<東日本大震災復興支援試合:日本代表9-2台湾代表>◇10日◇東京ドーム

 侍ジャパンのエースが、震災復興への思いを胸に力投した。田中将大投手(23=楽天)が、台湾戦(東京ドーム)に先発。初回、潘武雄に1発を浴び「悔しい」と唇をかんだ。今日11日で東日本大震災から1年になる。忘れられない日。決して忘れてはならない日。完全投球とはいかなかったが、エースナンバー「18」を背に、被災地へ、日本中へ全力投球を届けた。スタンドに被災者3785人を招待して行われた試合は9-2で日本代表が快勝し、今年から常設された侍ジャパンの初陣を飾った。

 1球1球に思いを込め、田中は投げた。投球練習から威力のある直球。投げるたびに球場は「オォー」とどよめいた。歯を食いしばり、腕を振った35球。2番の潘に本塁打を浴びたが、最後の打者との対戦で最速147キロをマーク。気持ちを切らさなかった。「今日の試合の意味を自分なりに考えて登板しましたが、本当に情けないです。力を出すことができなかった」と唇をかんだが、最後まで全力投球でファンを魅了した。

 前に進もう。
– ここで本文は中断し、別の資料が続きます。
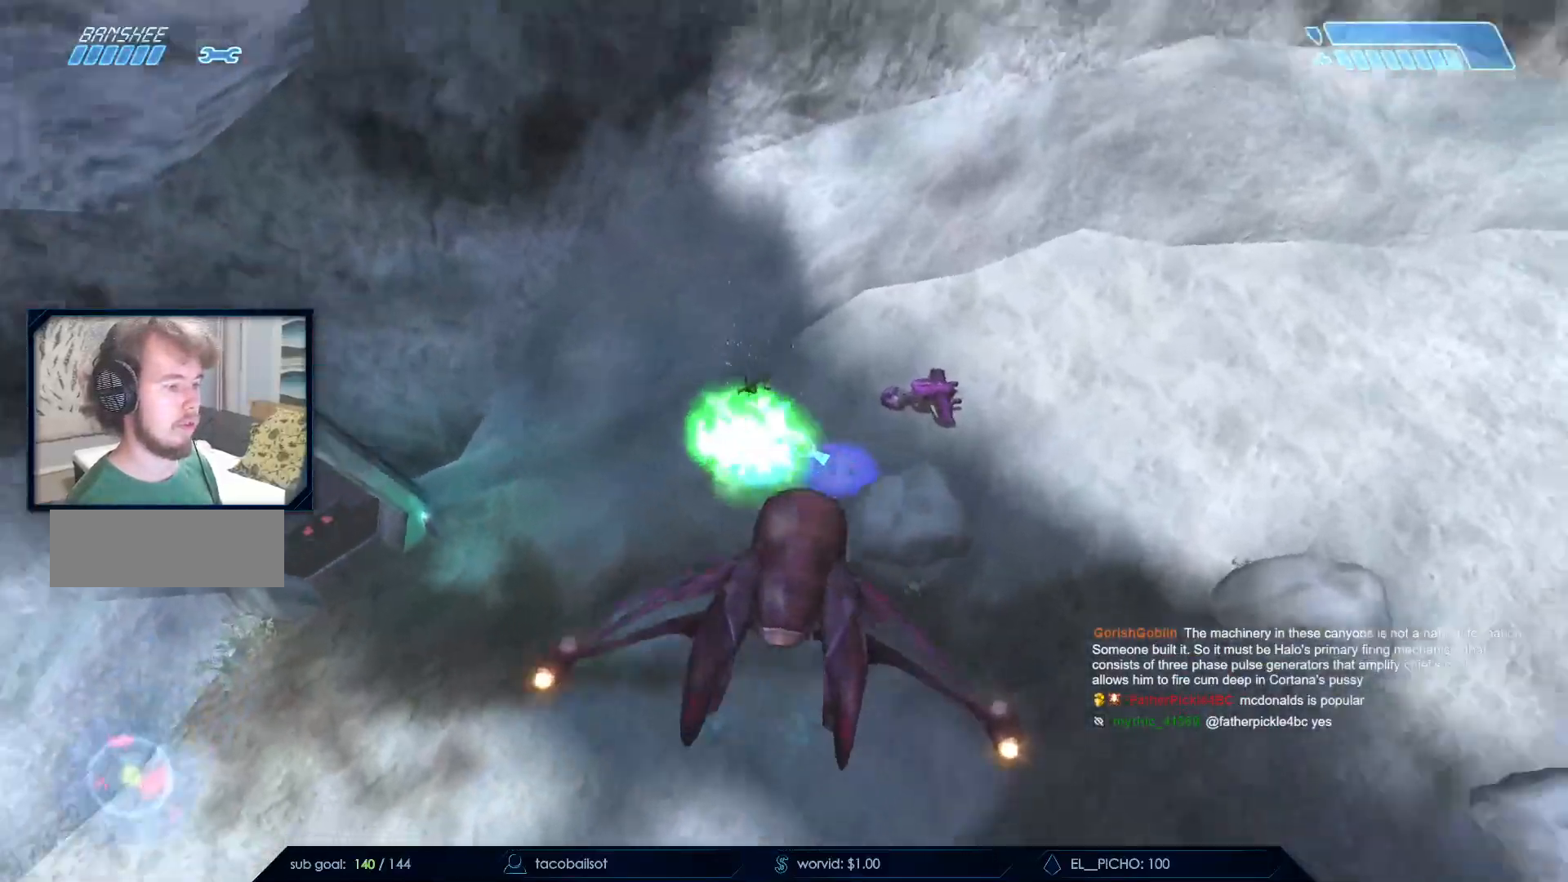
{"keys": ["w"], "mouse": ["left"], "events": [[100, "mouse_left", "down"]]}
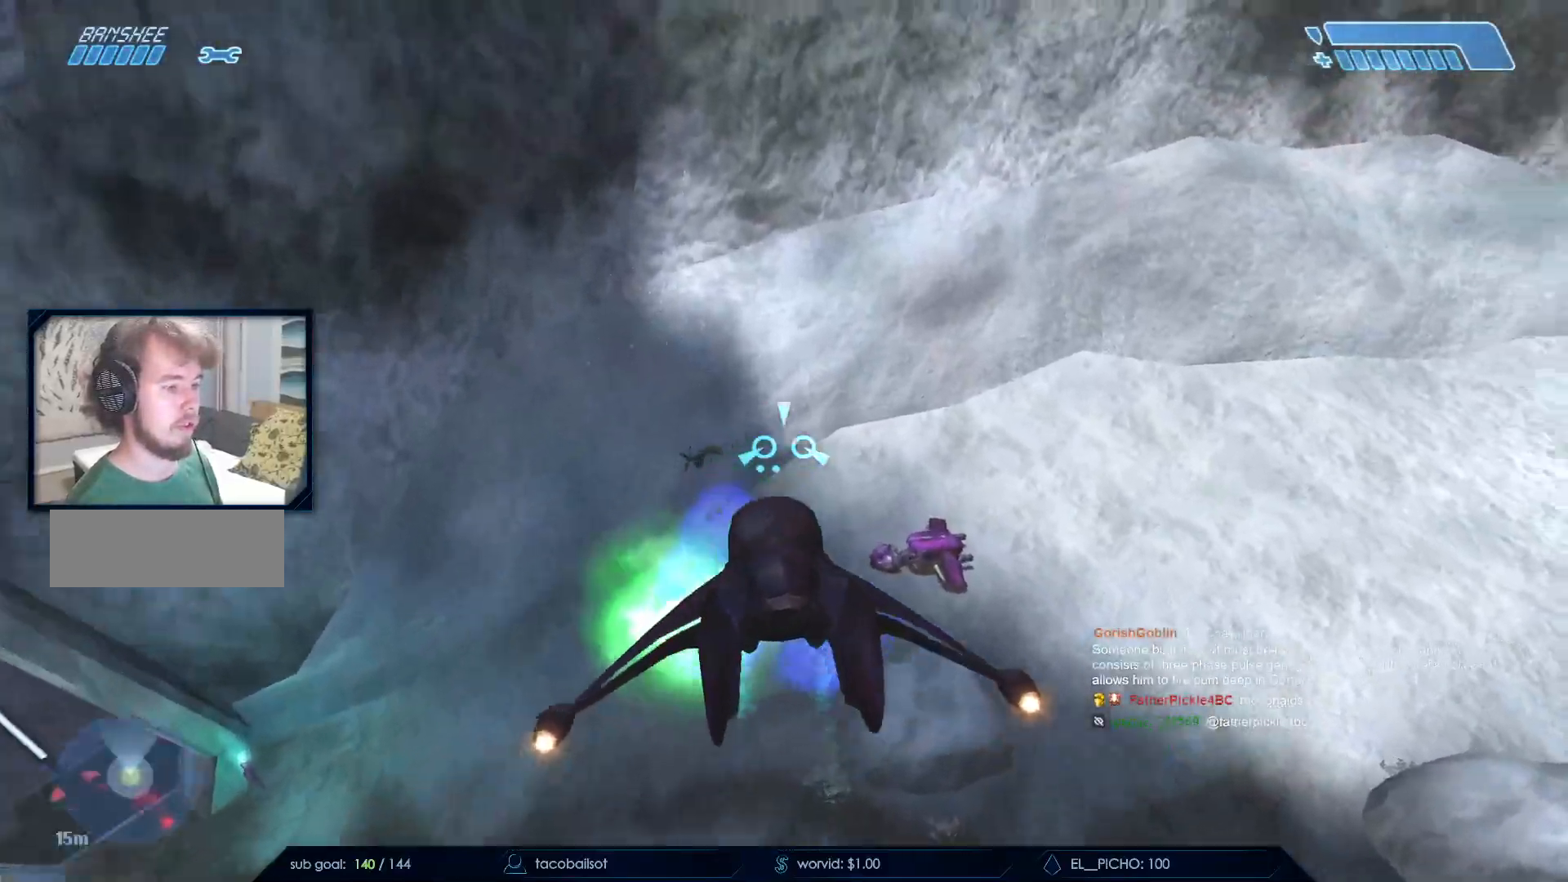
{"keys": ["w"], "mouse": ["left"]}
そのメッセージを「言葉」と「姿」で示してきた。2月の久米島キャンプ。投手陣の声だしで「今シーズンは震災復興元年という年でもあり、東北のみなさんに明るい話題をたくさん届けられるように、チーム一丸となって戦っていきましょう」と言った。声だしを行ったメンバーで唯一、復興への思いを表現した。「他の人が言った、言わないじゃなくて、僕がそう思ったから言ったんです」。素直な自分の意思だった。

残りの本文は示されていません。